Facebook owner Meta faces $600 million lawsuit from Spanish media


FILE PHOTO: A Meta logo is seen at the Viva Technology conference dedicated to innovation and startups at Porte de Versailles exhibition center in Paris, France, June 14, 2023. REUTERS/Gonzalo Fuentes/File Photo

MADRID (Reuters) -A group representing 83 Spanish media outlets has filed a 550 million euro ($600 million) lawsuit against Facebook owner Meta Platforms, citing unfair competition in the advertising market in a case that could be replicated across the European Union.

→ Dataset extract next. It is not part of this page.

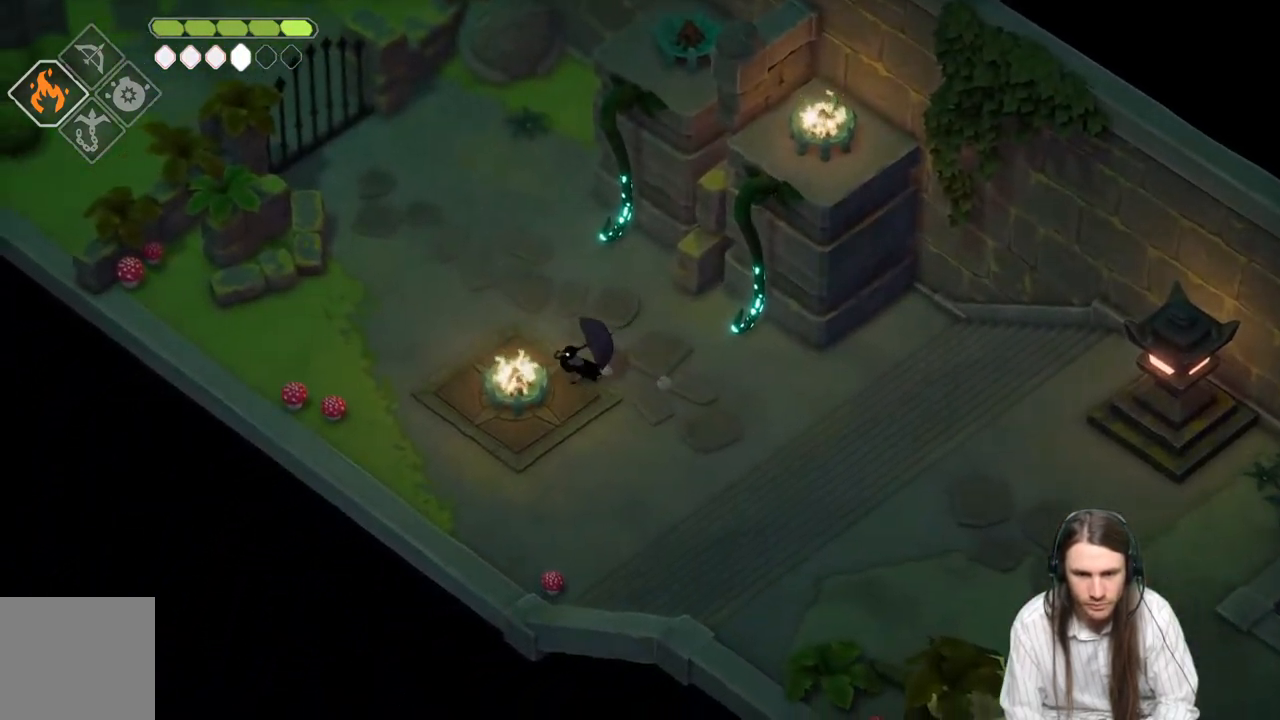
{"buttons": [], "left_stick": "center", "right_stick": "center", "events": []}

The AMI media association said in a statement on Monday the lawsuit was filed collectively by the newspapers with a commercial court on Friday, and allege Meta violated EU data protection rules between 2018 and 2023.

The newspapers argue that Meta's "massive" and "systematic" use of personal data of its Facebook, Instagram and Whatsapp platform users gives it an unfair advantage of designing and offering personalised ads, which they say constitutes unfair competition.

Meta's press office did not immediately respond to a request for comment. A Meta source familiar with the matter said the company was yet to receive the legal documents.

The complainants, including Prisa - which publishes Spain's main newspaper El Pais - and Vocento, the owner of ABC, allege most of the ads placed by Meta use personal data obtained without express consent from clients.

This, they claim, violates the EU General Data Protection Regulation in force since May 2018 which demands that any website requests authorisation to keep and use personal data.

"Of course, in any other EU country, the same legal proceeding could be initiated" as it concerns an alleged violation of European regulations, Nicolas Gonzalez Cuellar, a lawyer representing the newspapers, told Reuters.

The lawsuit is the latest attempt by legacy media to fight tech giants in tribunals to protect their turf.

All over the world, media organisations have struggled in courts and parliaments to make tech giants pay fair fees for using and sharing their content.

Spanish media have scored a victory against Alphabet's Google News service, which the government shut down in 2014 before its reopening in 2022 under new legislation allowing media outlets to negotiate fees directly with the tech giant.

Following the Spanish case, several countries, such as Canada earlier this year, have imposed regulations designed to make internet giants pay for news.